> _The task_
With pictures omitted, output the records below exactly as they appear.

> _Provided data_
########################################

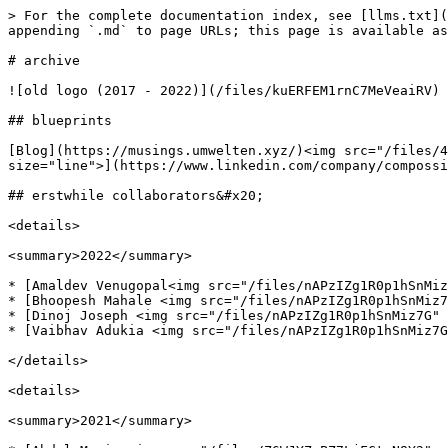
> For the complete documentation index, see [llms.txt](
appending `.md` to page URLs; this page is available as
# archive

![old logo (2017 - 2022)](/files/kuERFEM1rnC7MeVeaiRV)

## blueprints

[Blog](https://musings.umwelten.xyz/)<img src="/files/4
size="line">](https://www.linkedin.com/company/compossi
## erstwhile collaborators&#x20;

<details>

<summary>2022</summary>

* [Amaldev Venugopal<img src="/files/nAPzIZg1R0p1hSnMiz
* [Bhoopesh Mahale <img src="/files/nAPzIZg1R0p1hSnMiz7
* [Dinoj Joseph <img src="/files/nAPzIZg1R0p1hSnMiz7G" 
* [Vaibhav Adukia <img src="/files/nAPzIZg1R0p1hSnMiz7G
</details>

<details>

<summary>2021</summary>
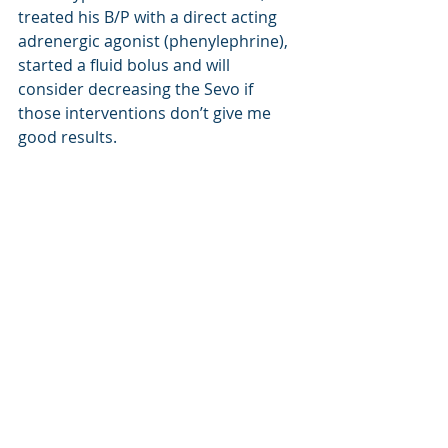
treated his B/P with a direct acting 
adrenergic agonist (phenylephrine), 
started a fluid bolus and will 
consider decreasing the Sevo if 
those interventions don’t give me 
good results.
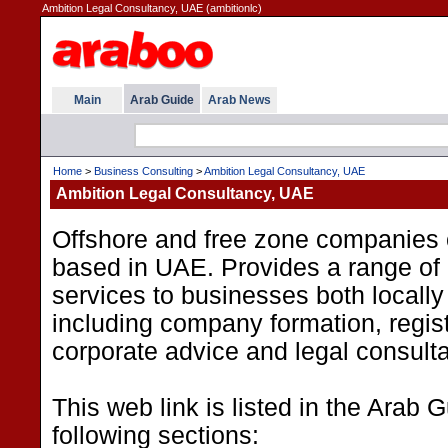
Ambition Legal Consultancy, UAE (ambitionlc)
Main
Arab Guide
Arab News
Home
>
Business Consulting
>
Ambition Legal Consultancy, UAE
Ambition Legal Consultancy, UAE
Offshore and free zone companies 
based in UAE. Provides a range of 
services to businesses both locally 
including company formation, regist
corporate advice and legal consult
This web link is listed in the Arab 
following sections:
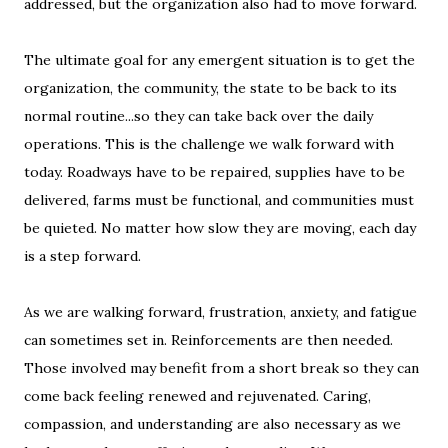
addressed, but the organization also had to move forward.
The ultimate goal for any emergent situation is to get the
organization, the community, the state to be back to its
normal routine...so they can take back over the daily
operations. This is the challenge we walk forward with
today. Roadways have to be repaired, supplies have to be
delivered, farms must be functional, and communities must
be quieted. No matter how slow they are moving, each day
is a step forward.
As we are walking forward, frustration, anxiety, and fatigue
can sometimes set in. Reinforcements are then needed.
Those involved may benefit from a short break so they can
come back feeling renewed and rejuvenated. Caring,
compassion, and understanding are also necessary as we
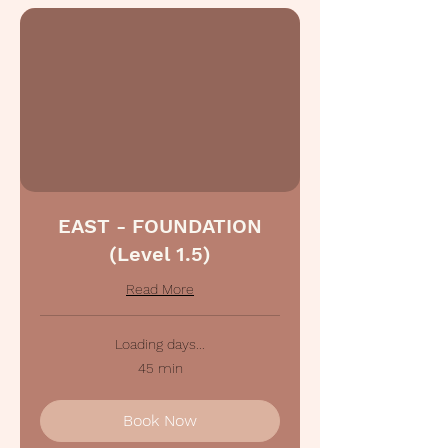
EAST - FOUNDATION
(Level 1.5)
Read More
Loading days...
45 min
Book Now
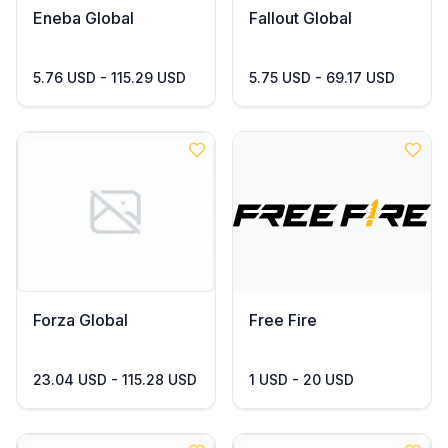
Eneba Global
Fallout Global
5.76 USD - 115.29 USD
5.75 USD - 69.17 USD
Forza Global
Free Fire
23.04 USD - 115.28 USD
1 USD - 20 USD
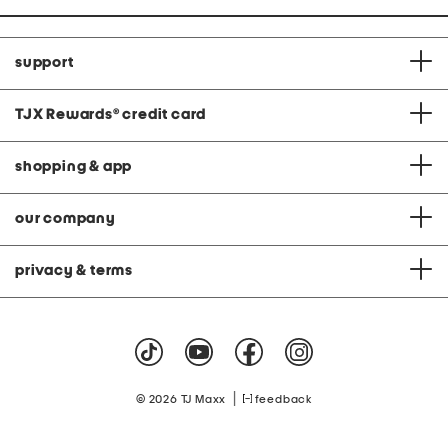
support
TJX Rewards
®
credit card
shopping & app
our company
privacy & terms
|
© 2026 TJ Maxx
feedback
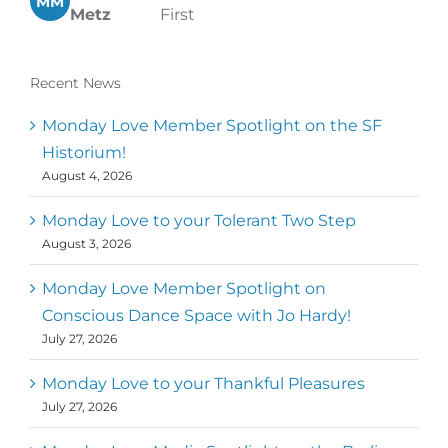
MM
Metz
First
Recent News
Monday Love Member Spotlight on the SF
Historium!
August 4, 2026
Monday Love to your Tolerant Two Step
August 3, 2026
Monday Love Member Spotlight on
Conscious Dance Space with Jo Hardy!
July 27, 2026
Monday Love to your Thankful Pleasures
July 27, 2026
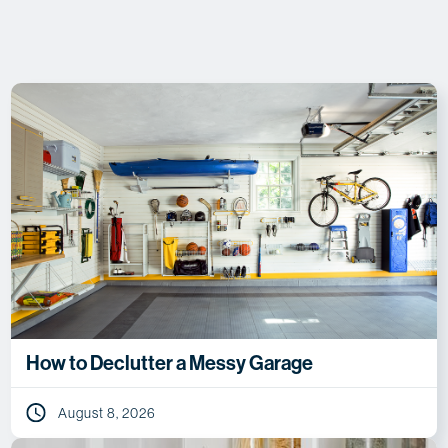
How to Declutter a Messy Garage
August 8, 2026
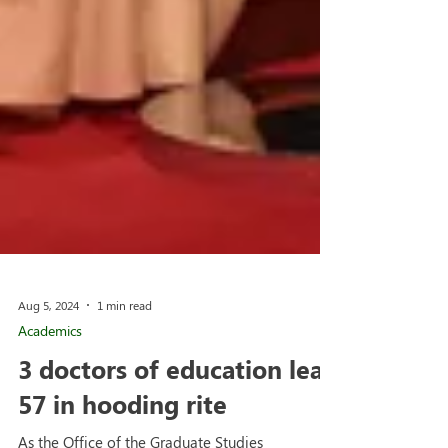
Aug 5, 2024
1 min read
Academics
3 doctors of education lead
57 in hooding rite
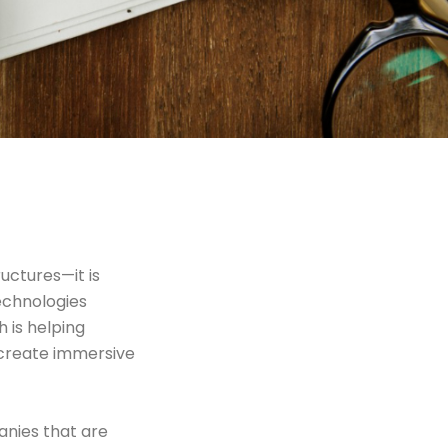
uctures—it is
echnologies
h is helping
 create immersive
anies that are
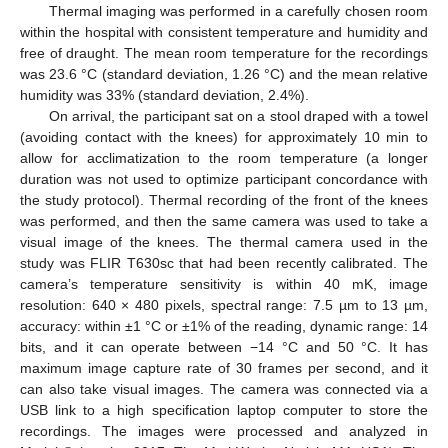
Thermal imaging was performed in a carefully chosen room
within the hospital with consistent temperature and humidity and
free of draught. The mean room temperature for the recordings
was 23.6 °C (standard deviation, 1.26 °C) and the mean relative
humidity was 33% (standard deviation, 2.4%).
On arrival, the participant sat on a stool draped with a towel
(avoiding contact with the knees) for approximately 10 min to
allow for acclimatization to the room temperature (a longer
duration was not used to optimize participant concordance with
the study protocol). Thermal recording of the front of the knees
was performed, and then the same camera was used to take a
visual image of the knees. The thermal camera used in the
study was FLIR T630sc that had been recently calibrated. The
camera’s temperature sensitivity is within 40 mK, image
resolution: 640 × 480 pixels, spectral range: 7.5 µm to 13 µm,
accuracy: within ±1 °C or ±1% of the reading, dynamic range: 14
bits, and it can operate between −14 °C and 50 °C. It has
maximum image capture rate of 30 frames per second, and it
can also take visual images. The camera was connected via a
USB link to a high specification laptop computer to store the
recordings. The images were processed and analyzed in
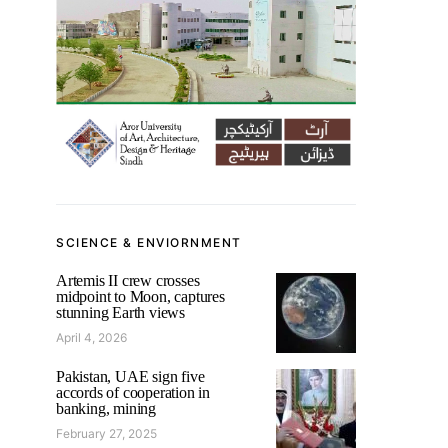
SCIENCE & ENVIORNMENT
Artemis II crew crosses
midpoint to Moon, captures
stunning Earth views
April 4, 2026
Pakistan, UAE sign five
accords of cooperation in
banking, mining
February 27, 2025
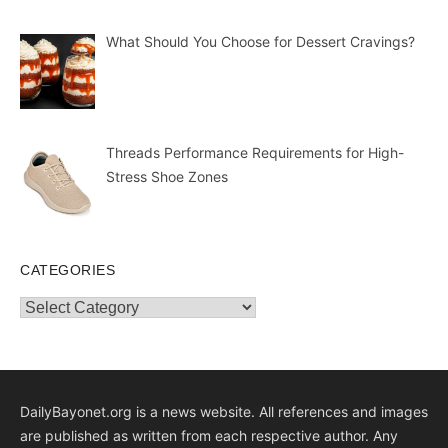
What Should You Choose for Dessert Cravings?
Threads Performance Requirements for High-
Stress Shoe Zones
CATEGORIES
Categories
DailyBayonet.org is a news website. All references and images
are published as written from each respective author. Any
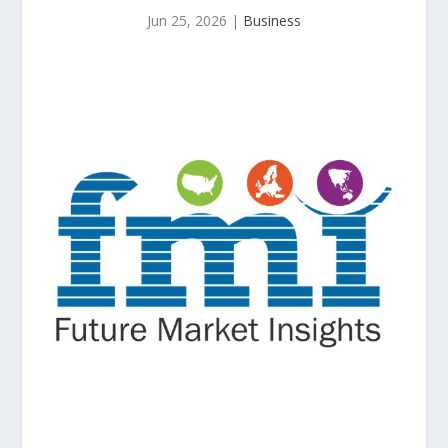
Jun 25, 2026
|
Business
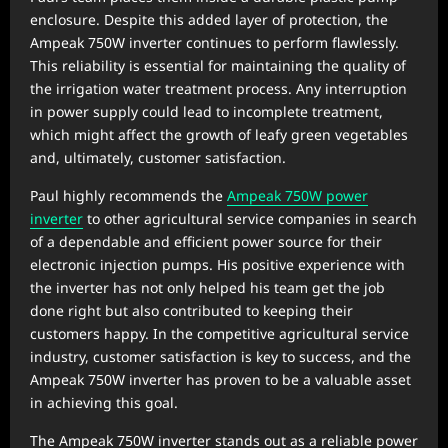
enclosure. Despite this added layer of protection, the
Ampeak 750W inverter continues to perform flawlessly.
This reliability is essential for maintaining the quality of
the irrigation water treatment process. Any interruption
in power supply could lead to incomplete treatment,
which might affect the growth of leafy green vegetables
and, ultimately, customer satisfaction.
Paul highly recommends the
Ampeak 750W power
inverter
to other agricultural service companies in search
of a dependable and efficient power source for their
electronic injection pumps. His positive experience with
the inverter has not only helped his team get the job
done right but also contributed to keeping their
customers happy. In the competitive agricultural service
industry, customer satisfaction is key to success, and the
Ampeak 750W inverter has proven to be a valuable asset
in achieving this goal.
The Ampeak 750W inverter stands out as a reliable power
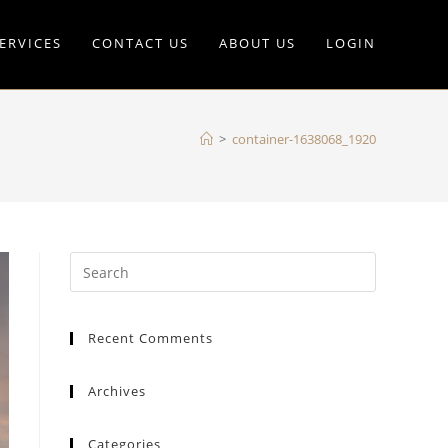
ERVICES
CONTACT US
ABOUT US
LOGIN
>
container-1638068_1920
Recent Comments
Archives
Categories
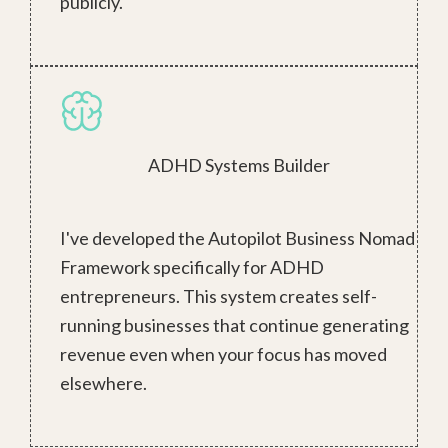
publicly.
ADHD Systems Builder
I've developed the Autopilot Business Nomad
Framework specifically for ADHD
entrepreneurs. This system creates self-
running businesses that continue generating
revenue even when your focus has moved
elsewhere.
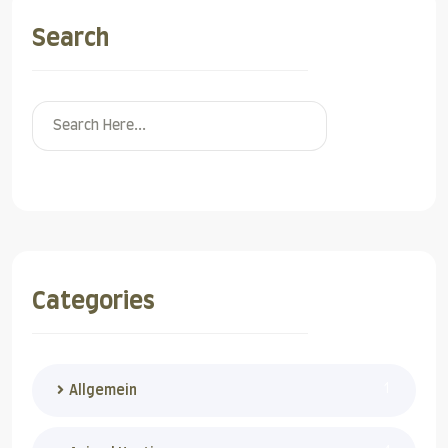
Search
Search
Categories
1
Allgemein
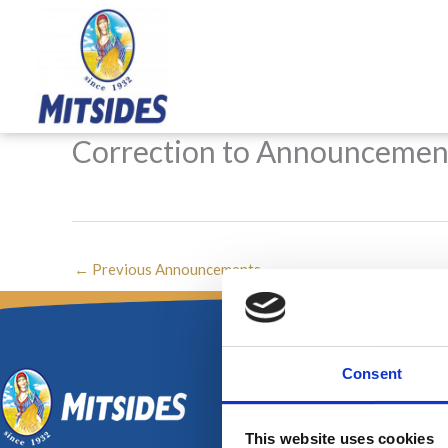
Skip
to
content
Correction to Announcemen
←
Previous Announcements
Consent
This website uses cookies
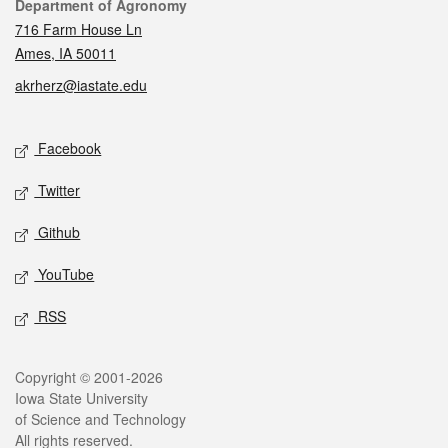
Contact
Department of Agronomy
716 Farm House Ln
Ames, IA 50011
akrherz@iastate.edu
Social media
Facebook
Twitter
Github
YouTube
RSS
Legal
Copyright © 2001-2026
Iowa State University
of Science and Technology
All rights reserved.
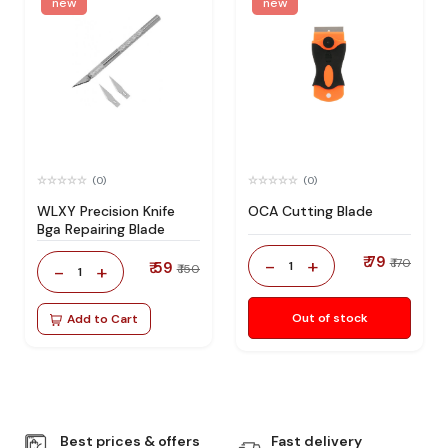
new
new
(0)
(0)
WLXY Precision Knife
OCA Cutting Blade
Bga Repairing Blade
₹ 79
-
+
₹ 170
₹ 59
1
-
+
₹ 150
1
Out of stock
Add to Cart
Best prices & offers
Fast delivery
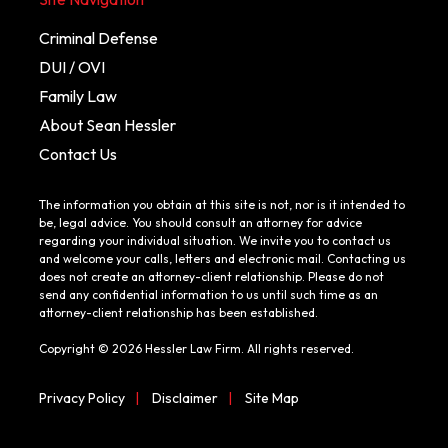
Criminal Defense
DUI / OVI
Family Law
About Sean Hessler
Contact Us
The information you obtain at this site is not, nor is it intended to
be, legal advice. You should consult an attorney for advice
regarding your individual situation. We invite you to contact us
and welcome your calls, letters and electronic mail. Contacting us
does not create an attorney-client relationship. Please do not
send any confidential information to us until such time as an
attorney-client relationship has been established.
Copyright © 2026 Hessler Law Firm. All rights reserved.
Privacy Policy
|
Disclaimer
|
Site Map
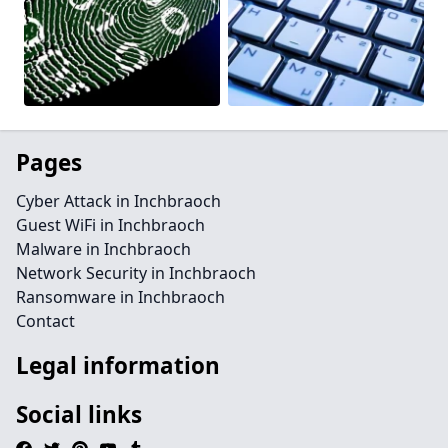
Pages
Cyber Attack in Inchbraoch
Guest WiFi in Inchbraoch
Malware in Inchbraoch
Network Security in Inchbraoch
Ransomware in Inchbraoch
Contact
Legal information
Social links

########################################

> _Result_
> For the complete documentation index, see [llms.txt](
appending `.md` to page URLs; this page is available as
# archive

![old logo (2017 - 2022)](/files/kuERFEM1rnC7MeVeaiRV)

## blueprints

[Blog](https://musings.umwelten.xyz/)<img src="/files/4
size="line">](https://www.linkedin.com/company/compossi
## erstwhile collaborators&#x20;

<details>

<summary>2022</summary>

* [Amaldev Venugopal<img src="/files/nAPzIZg1R0p1hSnMiz
* [Bhoopesh Mahale <img src="/files/nAPzIZg1R0p1hSnMiz7
* [Dinoj Joseph <img src="/files/nAPzIZg1R0p1hSnMiz7G" 
* [Vaibhav Adukia <img src="/files/nAPzIZg1R0p1hSnMiz7G
</details>

<details>

<summary>2021</summary>
treated his B/P with a direct acting 
adrenergic agonist (phenylephrine), 
started a fluid bolus and will 
consider decreasing the Sevo if 
those interventions don’t give me 
good results.
Ambition Legal Consultancy, UAE (ambitionlc)
Main
Arab Guide
Arab News
Home
>
Business Consulting
>
Ambition Legal Consultancy, UAE
Ambition Legal Consultancy, UAE
Offshore and free zone companies 
based in UAE. Provides a range of 
services to businesses both locally 
including company formation, regist
corporate advice and legal consult
This web link is listed in the Arab 
following sections:
addressed, but the organization also had to move forward.
The ultimate goal for any emergent situation is to get the
organization, the community, the state to be back to its
normal routine...so they can take back over the daily
operations. This is the challenge we walk forward with
today. Roadways have to be repaired, supplies have to be
delivered, farms must be functional, and communities must
be quieted. No matter how slow they are moving, each day
is a step forward.
As we are walking forward, frustration, anxiety, and fatigue
can sometimes set in. Reinforcements are then needed.
Those involved may benefit from a short break so they can
come back feeling renewed and rejuvenated. Caring,
compassion, and understanding are also necessary as we
EAST - FOUNDATION
(Level 1.5)
Read More
Loading days...
45 min
Book Now
Eneba Global
Fallout Global
5.76 USD - 115.29 USD
5.75 USD - 69.17 USD
Forza Global
Free Fire
23.04 USD - 115.28 USD
1 USD - 20 USD
support
TJX Rewards
®
credit card
shopping & app
our company
privacy & terms
|
© 2026 TJ Maxx
feedback
MM
Metz
First
Recent News
Monday Love Member Spotlight on the SF
Historium!
August 4, 2026
Monday Love to your Tolerant Two Step
August 3, 2026
Monday Love Member Spotlight on
Conscious Dance Space with Jo Hardy!
July 27, 2026
Monday Love to your Thankful Pleasures
July 27, 2026
How to Declutter a Messy Garage
August 8, 2026
Aug 5, 2024
1 min read
Academics
3 doctors of education lead
57 in hooding rite
uctures—it is
echnologies
h is helping
 create immersive
anies that are
Thermal imaging was performed in a carefully chosen room
within the hospital with consistent temperature and humidity and
free of draught. The mean room temperature for the recordings
was 23.6 °C (standard deviation, 1.26 °C) and the mean relative
humidity was 33% (standard deviation, 2.4%).
On arrival, the participant sat on a stool draped with a towel
(avoiding contact with the knees) for approximately 10 min to
allow for acclimatization to the room temperature (a longer
duration was not used to optimize participant concordance with
the study protocol). Thermal recording of the front of the knees
was performed, and then the same camera was used to take a
visual image of the knees. The thermal camera used in the
study was FLIR T630sc that had been recently calibrated. The
camera’s temperature sensitivity is within 40 mK, image
resolution: 640 × 480 pixels, spectral range: 7.5 µm to 13 µm,
accuracy: within ±1 °C or ±1% of the reading, dynamic range: 14
bits, and it can operate between −14 °C and 50 °C. It has
maximum image capture rate of 30 frames per second, and it
can also take visual images. The camera was connected via a
USB link to a high specification laptop computer to store the
recordings. The images were processed and analyzed in
SCIENCE & ENVIORNMENT
Artemis II crew crosses
midpoint to Moon, captures
stunning Earth views
April 4, 2026
Pakistan, UAE sign five
accords of cooperation in
banking, mining
February 27, 2025
What Should You Choose for Dessert Cravings?
Threads Performance Requirements for High-
Stress Shoe Zones
CATEGORIES
Categories
DailyBayonet.org is a news website. All references and images
are published as written from each respective author. Any
Jun 25, 2026
|
Business
enclosure. Despite this added layer of protection, the
Ampeak 750W inverter continues to perform flawlessly.
This reliability is essential for maintaining the quality of
the irrigation water treatment process. Any interruption
in power supply could lead to incomplete treatment,
which might affect the growth of leafy green vegetables
and, ultimately, customer satisfaction.
Paul highly recommends the
Ampeak 750W power
inverter
to other agricultural service companies in search
of a dependable and efficient power source for their
electronic injection pumps. His positive experience with
the inverter has not only helped his team get the job
done right but also contributed to keeping their
customers happy. In the competitive agricultural service
industry, customer satisfaction is key to success, and the
Ampeak 750W inverter has proven to be a valuable asset
in achieving this goal.
The Ampeak 750W inverter stands out as a reliable power
ERVICES
CONTACT US
ABOUT US
LOGIN
>
container-1638068_1920
Recent Comments
Archives
Categories
publicly.
ADHD Systems Builder
I've developed the Autopilot Business Nomad
Framework specifically for ADHD
entrepreneurs. This system creates self-
running businesses that continue generating
revenue even when your focus has moved
elsewhere.
Search
Search
Categories
1
Allgemein
Skip
to
content
Correction to Announcemen
←
Previous Announcements
Consent
This website uses cookies
Contact
Department of Agronomy
716 Farm House Ln
Ames, IA 50011
akrherz@iastate.edu
Social media
Facebook
Twitter
Github
YouTube
RSS
Legal
Copyright © 2001-2026
Iowa State University
of Science and Technology
All rights reserved.
new
new
(0)
(0)
WLXY Precision Knife
OCA Cutting Blade
Bga Repairing Blade
₹ 79
-
+
₹ 170
₹ 59
1
-
+
₹ 150
1
Out of stock
Add to Cart
Best prices & offers
Fast delivery
Criminal Defense
DUI / OVI
Family Law
About Sean Hessler
Contact Us
The information you obtain at this site is not, nor is it intended to
be, legal advice. You should consult an attorney for advice
regarding your individual situation. We invite you to contact us
and welcome your calls, letters and electronic mail. Contacting us
does not create an attorney-client relationship. Please do not
send any confidential information to us until such time as an
attorney-client relationship has been established.
Copyright © 2026 Hessler Law Firm. All rights reserved.
Privacy Policy
|
Disclaimer
|
Site Map
Pages
Cyber Attack in Inchbraoch
Guest WiFi in Inchbraoch
Malware in Inchbraoch
Network Security in Inchbraoch
Ransomware in Inchbraoch
Contact
Legal information
Social links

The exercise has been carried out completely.